How can one bid a new generation of readers to rediscover Henry Dumas without weaving literary analysis of his works, of his uncanny innovations and imagination, with the chronological threads of his life? Especially if one likens Dumas to Countee Cullen and frames his life and art in the ambience of mystery. Despite the praise in blurbs from Keith Gilyard and Yusef Komunyakaa, Visible Man is troubling in this regard. Leak’s treatment of Dumas’s marriage and extra-marital adventures —artifacts begging for integration with the facts of art —-is problematic. What leaks from the book is a subjective correlative with the portrayal of Cross Damon and Eva Blount in The Outsider. This draws attention to one of the qualified witnesses for Dumas, namely the equally gifted poet Jay Wright. Wright’s 1969 introduction for Poetry for My People (retitled Play Ebony, Play Ivory for the Random House edition) is evidence of his unique insights about Dumas’s poetics. Wright exercised ethical prudence is not giving Leak an extensive interview about Dumas. His silence in 2014 must be accounted an act of integrity and love, one that is rare in a time that has zero tolerance for privacy.
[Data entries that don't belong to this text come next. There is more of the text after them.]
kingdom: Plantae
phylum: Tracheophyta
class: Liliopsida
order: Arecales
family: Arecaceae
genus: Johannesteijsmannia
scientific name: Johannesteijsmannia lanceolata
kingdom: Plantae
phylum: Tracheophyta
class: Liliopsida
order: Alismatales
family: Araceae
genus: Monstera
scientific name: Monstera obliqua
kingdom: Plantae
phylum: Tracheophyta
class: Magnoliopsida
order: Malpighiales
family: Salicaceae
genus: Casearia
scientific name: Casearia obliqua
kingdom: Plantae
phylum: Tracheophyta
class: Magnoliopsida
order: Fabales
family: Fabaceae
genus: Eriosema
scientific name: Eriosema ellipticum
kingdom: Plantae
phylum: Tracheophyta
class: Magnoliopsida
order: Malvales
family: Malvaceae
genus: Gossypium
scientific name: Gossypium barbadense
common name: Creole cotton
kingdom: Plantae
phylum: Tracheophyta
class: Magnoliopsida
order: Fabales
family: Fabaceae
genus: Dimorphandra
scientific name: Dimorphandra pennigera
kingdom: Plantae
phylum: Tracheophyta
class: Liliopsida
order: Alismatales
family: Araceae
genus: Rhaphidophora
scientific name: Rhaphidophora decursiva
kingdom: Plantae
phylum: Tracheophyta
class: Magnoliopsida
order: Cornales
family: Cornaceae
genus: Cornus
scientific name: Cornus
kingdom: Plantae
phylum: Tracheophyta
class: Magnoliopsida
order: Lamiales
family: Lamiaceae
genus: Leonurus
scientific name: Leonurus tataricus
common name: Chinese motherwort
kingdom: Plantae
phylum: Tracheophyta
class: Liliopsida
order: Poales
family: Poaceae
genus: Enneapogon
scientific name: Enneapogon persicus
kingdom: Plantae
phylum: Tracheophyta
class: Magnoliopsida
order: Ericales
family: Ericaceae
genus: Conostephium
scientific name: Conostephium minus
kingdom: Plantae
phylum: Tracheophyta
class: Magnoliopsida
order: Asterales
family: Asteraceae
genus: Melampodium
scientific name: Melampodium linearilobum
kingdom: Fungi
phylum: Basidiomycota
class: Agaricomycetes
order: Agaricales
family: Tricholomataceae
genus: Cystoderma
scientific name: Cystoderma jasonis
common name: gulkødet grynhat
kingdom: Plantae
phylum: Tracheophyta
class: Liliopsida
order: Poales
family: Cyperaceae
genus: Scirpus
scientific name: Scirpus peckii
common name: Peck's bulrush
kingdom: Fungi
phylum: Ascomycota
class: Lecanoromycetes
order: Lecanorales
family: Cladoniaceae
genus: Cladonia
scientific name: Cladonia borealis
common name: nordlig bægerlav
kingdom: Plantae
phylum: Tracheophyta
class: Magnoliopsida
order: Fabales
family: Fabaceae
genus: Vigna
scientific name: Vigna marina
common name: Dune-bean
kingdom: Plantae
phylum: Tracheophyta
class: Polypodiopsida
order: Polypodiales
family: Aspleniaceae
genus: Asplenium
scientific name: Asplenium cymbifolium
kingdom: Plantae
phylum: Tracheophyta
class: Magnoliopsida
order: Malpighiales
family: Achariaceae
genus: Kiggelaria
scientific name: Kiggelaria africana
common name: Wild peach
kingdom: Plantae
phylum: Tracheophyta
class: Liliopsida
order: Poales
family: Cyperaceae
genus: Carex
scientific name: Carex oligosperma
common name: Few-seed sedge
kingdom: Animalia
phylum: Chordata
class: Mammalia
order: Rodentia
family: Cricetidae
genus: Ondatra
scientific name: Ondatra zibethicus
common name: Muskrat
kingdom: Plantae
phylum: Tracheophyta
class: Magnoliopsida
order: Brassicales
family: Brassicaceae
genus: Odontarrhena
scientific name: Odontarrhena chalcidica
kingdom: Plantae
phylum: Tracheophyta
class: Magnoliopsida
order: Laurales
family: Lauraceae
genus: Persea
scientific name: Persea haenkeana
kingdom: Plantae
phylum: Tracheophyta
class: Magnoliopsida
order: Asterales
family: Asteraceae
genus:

To be sure, we must respect Leak’s scholarship in reaching into an ark of bones and bringing forth a skeleton upon which one can paste fragments of skin. It would be ungenerous to minimize Leak’s achievement. Nevertheless, literary history demands a supplemental study of Dumas’s art. Leak concludes that “in a sense, the mainstream literary world is finally catching up with this most visible man” (166). The statement is premature. Imprisoned by its habits of benign neglect the so-called American mainstream will only botch the job of catching up. On the contrary, it is a critical consciousness of world literature that must reclaim Henry Dumas and pay appropriate tribute.